Reexamination of local spin polarization beyond global equilibrium in relativistic heavy ion collisions

TL;DR

This paper investigates local spin polarization in relativistic heavy ion collisions using an extended hydrodynamic model, revealing complex dependencies on various physical factors and highlighting the importance of shear viscosity and thermal vorticity.

Contribution

It generalizes the Wigner function approach to include massive particles and multiple physical contributions, providing a more comprehensive model of local spin polarization.

Findings

Shear correction aligns with experimental azimuthal-angle dependence.

Thermal vorticity and other terms often oppose shear effects.

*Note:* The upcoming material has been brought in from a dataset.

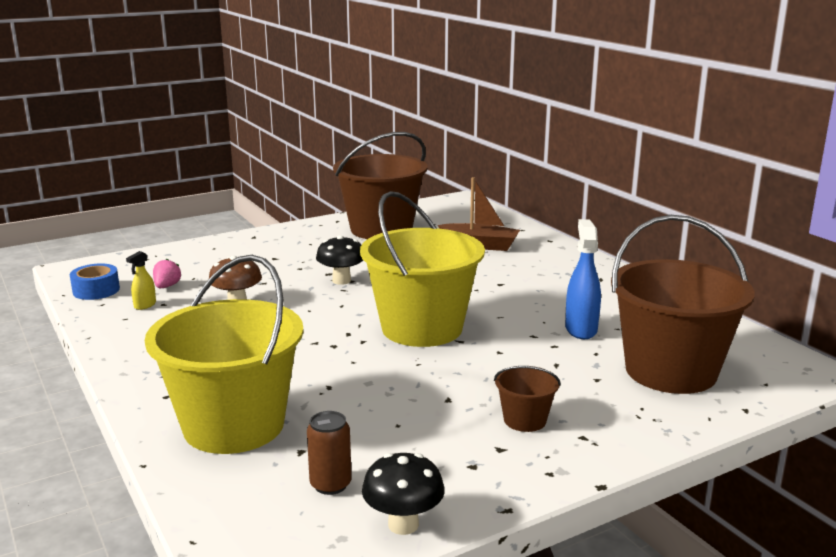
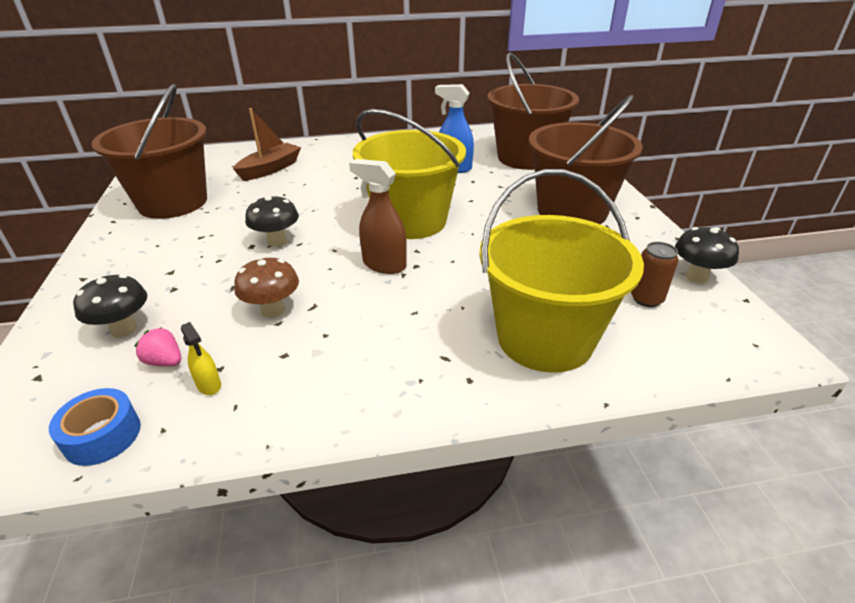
camera: 70 degrees left, 15 degrees up
(198, 265) = (124, 329): none -> black mushroom
(327, 331) = (384, 265): none -> brown spray bottle
(525, 420) = (572, 211): brown bucket -> brown bucket, size x2.32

Total polarization is highly sensitive to model parameters.

Abstract

We study local spin polarization in the relativistic hydrodynamic model. Generalizing the Wigner functions previously obtained from chiral kinetic theory by Y. Hidaka et al. [Phys. Rev. D 97, 016004 (2018)] to the massive case, we present the possible contributions up to the order of $\hbar$ from thermal vorticity, shear viscous tensor, other terms associated with the temperature and chemical-potential gradients, and electromagnetic fields to the local spin polarization. We then implement the (3+1)-dimensional viscous hydrodynamic model to study the spin polarizations from these sources with a small chemical potential and ignorance of electromagnetic fields by adopting an equation of state different from those in other recent studies. Although the shear correction alone upon the local polarization results in a sign and azimuthal-angle dependence more consistent with experimental observations, as also discovered in other recent studies, it is mostly suppressed by the contributions from thermal vorticity and other terms that yield an opposite trend. It is found that the total local spin polarization can be very sensitive to the equation of states, the ratio of shear viscosity to entropy density, and the freeze-out temperature.